Fallston Group

Building Strengthening & Defending reputations

Police Should Be Police, Not Personal Service Agents

As more details emerge in the Anne Arundel County (MD) Executive misconduct allegations, it is becoming alarmingly clear that the members of John Leopold’s police security detail were allegedly used for much more than protecting people.  In fact, during a recent news story reported by Baltimore’s CBS affiliate, WJZ-TV, many embarrassing details are now coming to light – http://baltimore.cbslocal.com/2012/08/10/officers-leopold-ordered-firing-of-county-worker/.

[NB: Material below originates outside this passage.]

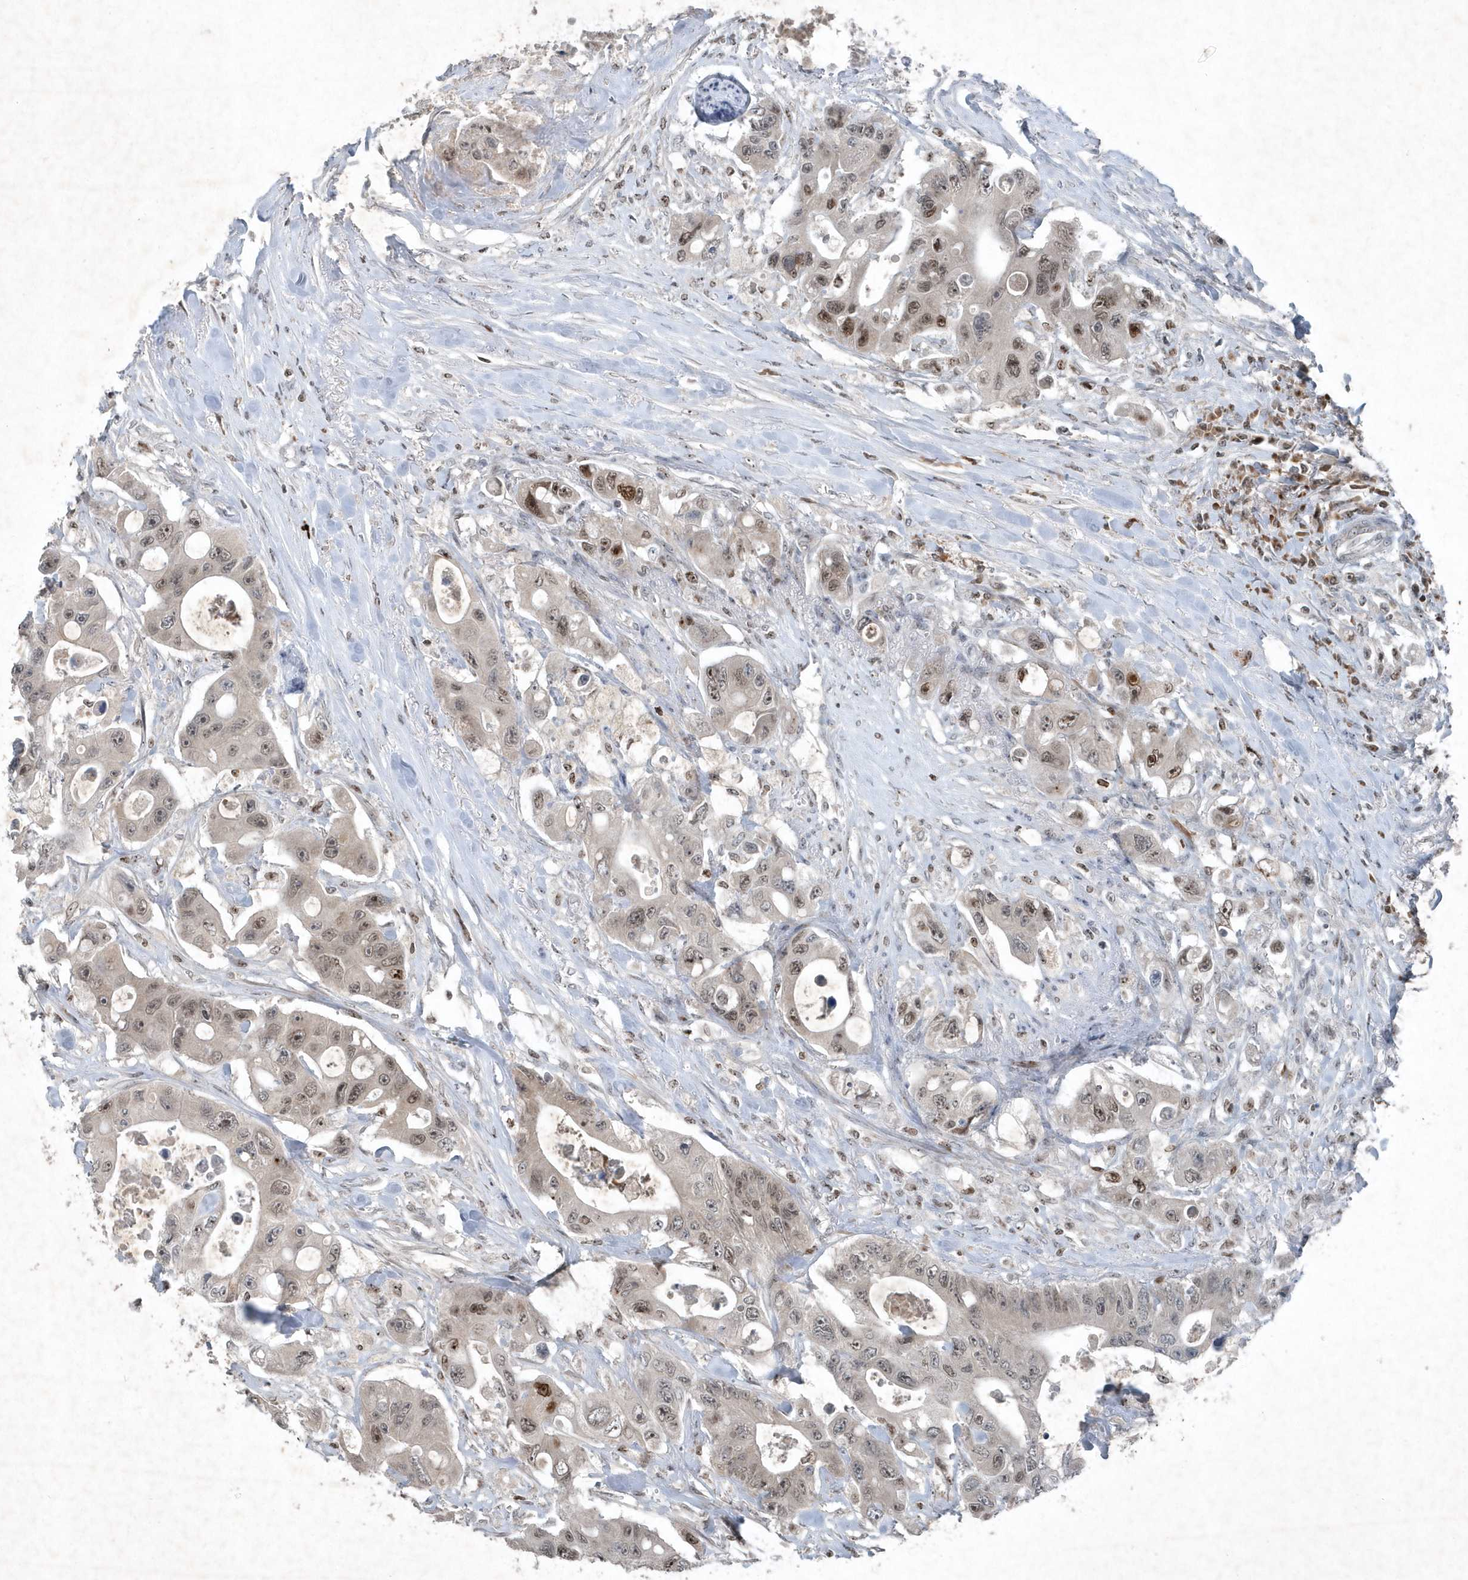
{"staining": {"intensity": "moderate", "quantity": "25%-75%", "location": "nuclear"}, "tissue": "colorectal cancer", "cell_type": "Tumor cells", "image_type": "cancer", "snomed": [{"axis": "morphology", "description": "Adenocarcinoma, NOS"}, {"axis": "topography", "description": "Colon"}], "caption": "Brown immunohistochemical staining in colorectal adenocarcinoma reveals moderate nuclear staining in about 25%-75% of tumor cells.", "gene": "QTRT2", "patient": {"sex": "female", "age": 46}}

The concept of elected officials using members of their sworn security teams for personal errands is nothing new; many sworn officers have been asked to make dry cleaning pick-ups, bank deposits, grocery store runs, etc. during their normal tours of duty. This is a huge gray area in public service that must be addressed and appropriately codified at the highest levels.

Quite candidly, officers don’t want to complain because they don’t want to lose their positions or run the risk of being on the “outs” with administration officials.  Law enforcement leadership has the obligation to weigh-in and make certain sworn members of police agencies are doing what they were trained to do, not run menial errands for those they are sworn to protect. As a citizen, I don’t want officers running personal errands, posting campaign signs or building investigative dossiers of those that may run against the elected officials they are sworn to protect. Police should be police, not personal service agents; police officers should be investigating criminals, not political foes.

Bottom line – when our nation’s police officers take an oath to  “serve and protect,” the term “serve” doesn’t apply to elected officials who choose to inappropriately utilize the highly-trained, scarce resources of our nation’s public safety entities.